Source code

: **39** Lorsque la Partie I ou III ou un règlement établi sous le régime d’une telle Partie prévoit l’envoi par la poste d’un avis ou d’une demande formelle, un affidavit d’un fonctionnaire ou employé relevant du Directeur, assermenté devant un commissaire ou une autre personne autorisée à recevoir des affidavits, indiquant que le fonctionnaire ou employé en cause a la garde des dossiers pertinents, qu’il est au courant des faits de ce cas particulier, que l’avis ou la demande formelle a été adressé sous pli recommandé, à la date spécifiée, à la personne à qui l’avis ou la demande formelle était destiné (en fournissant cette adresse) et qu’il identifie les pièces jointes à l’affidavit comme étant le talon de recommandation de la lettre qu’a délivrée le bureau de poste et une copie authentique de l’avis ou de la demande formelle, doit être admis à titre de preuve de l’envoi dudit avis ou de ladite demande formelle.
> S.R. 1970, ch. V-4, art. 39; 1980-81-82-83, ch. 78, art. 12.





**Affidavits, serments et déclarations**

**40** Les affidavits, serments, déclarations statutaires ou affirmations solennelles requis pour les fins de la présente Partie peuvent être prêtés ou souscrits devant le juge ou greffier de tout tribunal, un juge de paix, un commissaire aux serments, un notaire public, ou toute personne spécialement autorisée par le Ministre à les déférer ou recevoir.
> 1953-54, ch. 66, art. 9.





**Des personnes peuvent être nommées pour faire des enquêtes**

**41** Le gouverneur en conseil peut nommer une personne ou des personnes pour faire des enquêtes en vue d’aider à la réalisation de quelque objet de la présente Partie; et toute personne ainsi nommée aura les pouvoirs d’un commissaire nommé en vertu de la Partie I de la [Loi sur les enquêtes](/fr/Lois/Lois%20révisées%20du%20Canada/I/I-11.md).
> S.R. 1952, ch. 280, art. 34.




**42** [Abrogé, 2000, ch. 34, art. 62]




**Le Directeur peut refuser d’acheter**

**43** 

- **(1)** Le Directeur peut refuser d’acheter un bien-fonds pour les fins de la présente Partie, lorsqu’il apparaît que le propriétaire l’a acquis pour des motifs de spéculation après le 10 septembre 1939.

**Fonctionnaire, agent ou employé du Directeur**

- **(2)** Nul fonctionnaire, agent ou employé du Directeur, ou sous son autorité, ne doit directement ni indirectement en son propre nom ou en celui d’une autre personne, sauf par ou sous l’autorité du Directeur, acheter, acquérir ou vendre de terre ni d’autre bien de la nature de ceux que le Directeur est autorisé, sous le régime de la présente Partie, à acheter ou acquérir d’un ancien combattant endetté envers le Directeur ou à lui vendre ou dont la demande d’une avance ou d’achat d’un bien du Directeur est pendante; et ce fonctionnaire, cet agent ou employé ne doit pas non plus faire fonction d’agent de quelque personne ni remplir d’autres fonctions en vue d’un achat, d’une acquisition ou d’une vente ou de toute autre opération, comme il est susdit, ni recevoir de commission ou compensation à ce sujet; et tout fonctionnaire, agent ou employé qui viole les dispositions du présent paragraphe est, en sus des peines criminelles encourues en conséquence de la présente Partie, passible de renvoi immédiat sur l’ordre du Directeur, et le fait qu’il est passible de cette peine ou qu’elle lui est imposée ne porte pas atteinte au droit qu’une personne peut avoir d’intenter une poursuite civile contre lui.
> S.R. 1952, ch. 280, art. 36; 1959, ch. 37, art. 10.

□ □ □

Copy out everything in the data above, from the line containing "déférer ou recevoir." down to the line containing "faire des enquêtes**", both lines included.

▶ _Reply_:
**40** Les affidavits, serments, déclarations statutaires ou affirmations solennelles requis pour les fins de la présente Partie peuvent être prêtés ou souscrits devant le juge ou greffier de tout tribunal, un juge de paix, un commissaire aux serments, un notaire public, ou toute personne spécialement autorisée par le Ministre à les déférer ou recevoir.
> 1953-54, ch. 66, art. 9.





**Des personnes peuvent être nommées pour faire des enquêtes**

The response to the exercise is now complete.